In a narrative sense, roguelikes can also allow for more engagement with the characters. She brought up Supergiant Games’ Hades, which managed to bridge the gap between game design and story beautifully, thanks in part to its hub system. 

“It is interesting to see how we can take maybe a smaller set of characters, and you repeatedly interact with them, you become familiar with them, and you can kind of dig deeper into them,” Korhonen said. 

Regarding Hades’ central hub area, she praised how the characters react to your runs in unexpected ways. “I think there’s plenty of things to explore with that structure,” Korhonen said. She’s looking forward to seeing what others do with that format.

Hades by Supergiant Games
Hades by Supergiant Games

Korhonen has worn many hats over the years and she’s learned from the best of the best, including Grand Theft Auto Creative Director Gary Penn at Denki, an entertainment studio in Dundee, Scotland.
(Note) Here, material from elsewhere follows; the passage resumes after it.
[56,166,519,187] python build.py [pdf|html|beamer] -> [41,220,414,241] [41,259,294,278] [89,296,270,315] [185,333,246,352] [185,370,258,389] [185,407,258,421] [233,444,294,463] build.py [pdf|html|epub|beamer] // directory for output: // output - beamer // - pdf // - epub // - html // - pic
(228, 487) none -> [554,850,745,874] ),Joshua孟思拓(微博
Korhonen has been a junior product manager, event organizer, market researcher, writer, production assistant, feature designer, and administration before she took on the position of a Narrative Designer. 

It was her expansive development knowledge–from the Facebook game Kingsbridge and mobile titles such as Turbo Dismount–that caught the eyes of Remedy Entertainment. The company was trying to expand into mobile games in 2014. Korhonen was offered the role of a mobile game designer and she couldn’t believe she made it to the studio she admired. 

“For the first six months, every time I walked into the office, I was like, wow, this is real, this is actually real,” Korhonen said. 

Unfortunately, the mobile game initiative that Remedy began was ultimately scrapped because, according to Korhonen, “it wasn’t a combination that really worked.” As a result, she was transitioned to the team behind Control, after a short time working on Quantum Break and CrossfireX as a narrative designer, a new position within Remedy. The rest is history.

There’s a saying in Finland when anyone from the country succeeds on the worldwide stage: “torille!” If a Finnish singer wins the Eurovision Song Contest, “torille!” If Finland wins the Hockey World Championship, “torille!” Translated, it means “to the market square,” a saying that paints a picture of drunk Helsinkians partying in the middle of the night, dancing, streaking, and living their best life. With Finland having a small population of around 5.5 million, having any sort of worldwide recognition is a big deal. 

Korhonen said that people didn’t party in the streets over the successes of Returnal and Control, but maybe the public will be dancing over the success of the thriving Finnish game development industry soon if these hits keep coming.